▶ [Work order] From the listing below, extract each line containing the string "filter".

▶ [Data records]
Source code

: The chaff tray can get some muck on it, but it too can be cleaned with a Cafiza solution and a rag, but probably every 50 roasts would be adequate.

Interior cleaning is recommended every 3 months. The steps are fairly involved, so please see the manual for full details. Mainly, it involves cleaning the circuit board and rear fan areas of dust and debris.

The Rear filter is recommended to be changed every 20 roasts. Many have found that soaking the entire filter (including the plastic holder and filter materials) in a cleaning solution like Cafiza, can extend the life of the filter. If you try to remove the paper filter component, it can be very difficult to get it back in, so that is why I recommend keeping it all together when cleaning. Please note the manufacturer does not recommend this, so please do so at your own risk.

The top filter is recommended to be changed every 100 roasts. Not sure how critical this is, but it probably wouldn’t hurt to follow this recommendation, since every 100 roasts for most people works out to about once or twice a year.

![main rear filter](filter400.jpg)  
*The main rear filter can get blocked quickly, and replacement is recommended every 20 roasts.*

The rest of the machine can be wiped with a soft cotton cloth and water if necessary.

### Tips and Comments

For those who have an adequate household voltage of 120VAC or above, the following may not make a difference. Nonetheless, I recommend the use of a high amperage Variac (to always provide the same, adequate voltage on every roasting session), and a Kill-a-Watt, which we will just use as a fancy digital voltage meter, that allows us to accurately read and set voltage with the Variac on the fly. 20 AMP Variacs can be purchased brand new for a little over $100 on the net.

▶ [Solved exercise]
The Rear filter is recommended to be changed every 20 roasts. Many have found that soaking the entire filter (including the plastic holder and filter materials) in a cleaning solution like Cafiza, can extend the life of the filter. If you try to remove the paper filter component, it can be very difficult to get it back in, so that is why I recommend keeping it all together when cleaning. Please note the manufacturer does not recommend this, so please do so at your own risk.
The top filter is recommended to be changed every 100 roasts. Not sure how critical this is, but it probably wouldn’t hurt to follow this recommendation, since every 100 roasts for most people works out to about once or twice a year.
![main rear filter](filter400.jpg)  
*The main rear filter can get blocked quickly, and replacement is recommended every 20 roasts.*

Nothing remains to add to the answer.